Do you want to know a (therapy) secret?

Most people have no concept of how to be a patient in psychotherapy, and how could they?  In any other medical practice your role is more or less passive, you describe your symptoms and the doctor makes them go away. In therapy there isn’t a singular consensus on how therapy works, or what it can do. That the process requires your blind faith and resembles voodoo doesn’t make it any easier for the patient to actively engage, challenge, and utilize the therapy. Did you know that it’s the patient who determines the extent of the success of the treatment (according to the APA, successful therapy is due to “patient factors” rather than “therapist factors”)? The best metaphor that I can come up with is that you don’t lay the hammer next to nail and expect the obvious to unfold without some sort of involvement on your part. So much if this is on you, but it can’t happen without the hammer, nail, and the action between the two.
Therapy is expensive, it’s difficult, confusing, oftentimes involves pain and loss, but in the right hands it does amazing life-altering things. Do you know how to get the most out of therapy? Do you even know what’s possible within each session?  Do you know if your therapist is any good? How do you know if you should go to therapy?
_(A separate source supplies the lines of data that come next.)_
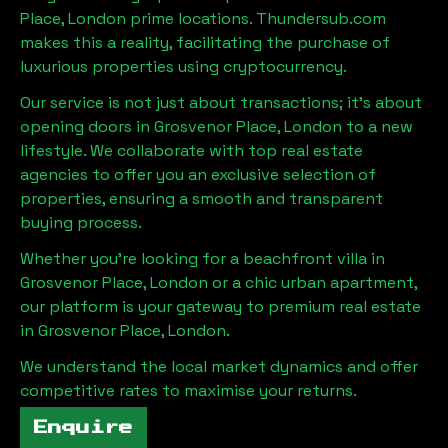
Place, London
prime locations. Thundersub.com
makes this a reality, facilitating the purchase of
luxurious properties using cryptocurrency.
Our service is not just about transactions; it's about
opening doors in
Grosvenor Place, London
to a new
lifestyle. We collaborate with top real estate
agencies to offer you an exclusive selection of
properties, ensuring a smooth and transparent
buying process.
Whether you're looking for a beachfront villa in
Grosvenor Place, London
or a chic urban apartment,
our platform is your gateway to premium real estate
in
Grosvenor Place, London
.
We understand the local market dynamics and offer
competitive rates to maximise your returns.
Enquire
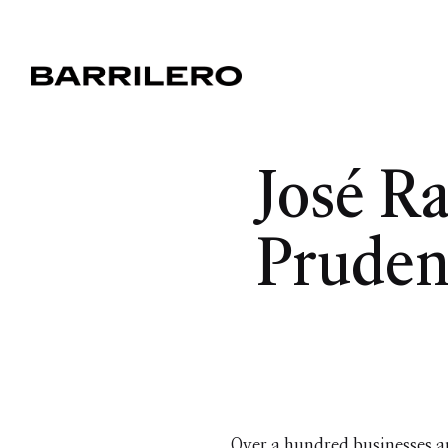
José R
Pruden
Over a hundred businesses a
I rarely see patients maximize the therapy’s potential to facilitate healing, change in self-concept, and the discovery of a more authentic life without first having to fight through  resistance. Patients waste enormous amounts of time fighting against the therapy in a Herculean effort to remain passive, and forever locked into an expectation that the world change for them, rather than understand how impossibly hard they need to work to manifest the changes they seek. Patients often intervene against the therapist in an attempt to undermine their own therapy or reject the therapist at the expense of looking at the therapy itself as a way to communicate injury and discover a remedy. And too often, the patient fails their job on the most basic level; they aren’t informed consumers of the process. The more informed the patient the more powerful the therapy. As a therapist, I’m tired of seeing the process diluted by the patient when there is so much more a kind of potency available to them in the room.

But before we can get to that, there's this first thing to get to, and that's all about why you're here. What was happening the moment you decided to call and book a session, and then, what you want to come next? People make the call because they're in pain, and nothing gets done until that pain is addressed and there's some sense of hope about what happens next.